By selecting Mr. Huntsman, who is lionized in much of the state and won re-election in November with 78 percent of the vote, Mr. Obama has linked his name to Mr. Huntsman’s golden glow, further spicing a stew that might blur party lines and loyalties in the special election for governor.
“Obama will be an important figure for Western Democrats,” said State Senator Patricia W. Jones, a Democrat and the minority leader. “The fact that he picked our Republican governor — not only was it the perfect choice, it says a lot about the president.”
Mr. Herbert said in an interview at the Capitol that he mostly intended to stay the course Mr. Huntsman set, especially on fiscal and economic affairs. But where they differ on social and environmental issues — Mr. Huntsman, for example, supported initiatives to fight climate change, while Mr. Herbert said he thought the science was still out on how much global warming is caused by human activity — Mr. Herbert said he will speak to and for Utahans in a way that Mr. Huntsman, whose presidential ambitions are well known, did not.

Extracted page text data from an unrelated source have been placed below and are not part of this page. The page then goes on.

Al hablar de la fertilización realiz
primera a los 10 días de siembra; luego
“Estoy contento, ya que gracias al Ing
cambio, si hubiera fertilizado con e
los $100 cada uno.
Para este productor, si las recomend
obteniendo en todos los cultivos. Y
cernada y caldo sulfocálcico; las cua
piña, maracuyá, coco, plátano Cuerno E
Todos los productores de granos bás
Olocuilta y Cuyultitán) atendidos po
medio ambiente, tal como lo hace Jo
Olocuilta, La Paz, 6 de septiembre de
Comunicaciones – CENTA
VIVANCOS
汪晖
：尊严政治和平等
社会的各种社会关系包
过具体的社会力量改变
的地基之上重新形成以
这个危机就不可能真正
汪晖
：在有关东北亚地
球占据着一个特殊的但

“Governor Huntsman has been talking to a national stage,” said Mr. Herbert, a 62-year-old real estate developer. “I’m talking to a State of Utah stage, and that’s a different audience.”
Mr. Huntsman declined an interview request because of the pending Senate confirmation hearings.
Geography may also partly dictate whether Utah swerves right or follows Mr. Huntsman’s playbook toward the center. Salt Lake County has elected increasing numbers of Democrats to local and state legislative offices. And it went for Mr. Obama in November. But that was more than countered by Utah County, the second-biggest county by population, where Mr. McCain got more than 75 percent of the vote. Utah County, with Provo as its largest city, is Mr. Herbert’s home base, and he served on the county commission for 14 years.
Utahans have elected Democratic governors in the past, most recently Scott M. Matheson, who served from 1977 to 1985. And the Matheson name is another potential wrinkle standing in the way of what Republicans hope will be a restoration of traditional party spirit after Mr. Huntsman.
Representative Jim Matheson, a Democrat, is the son of the former governor and a possible challenger to Mr. Herbert. He is popular among Republicans in much the same way Mr. Huntsman was among Democrats in his first election as governor in 2004 and again last fall.
Mr. Matheson represents Utah’s Second Congressional District, which comprises the eastern half of Salt Lake County, the northern tip of Utah County and 14 eastern and southern Utah counties. In each of his last four elections, he got more Republican votes each time — peaking last fall at 30 percent among people who described themselves as “strong Republicans” and at about 65 percent among “weak Republicans,” according to a study at the Center for the Study of Elections and Democracy at Brigham Young. (Mr. McCain got 62 percent of the vote in Utah.)
“It’s not the doom of the Republican Party in Utah, but it does suggest some warning signs,” said Quin Monson, an assistant professor of political science at Brigham Young, who conducted the study.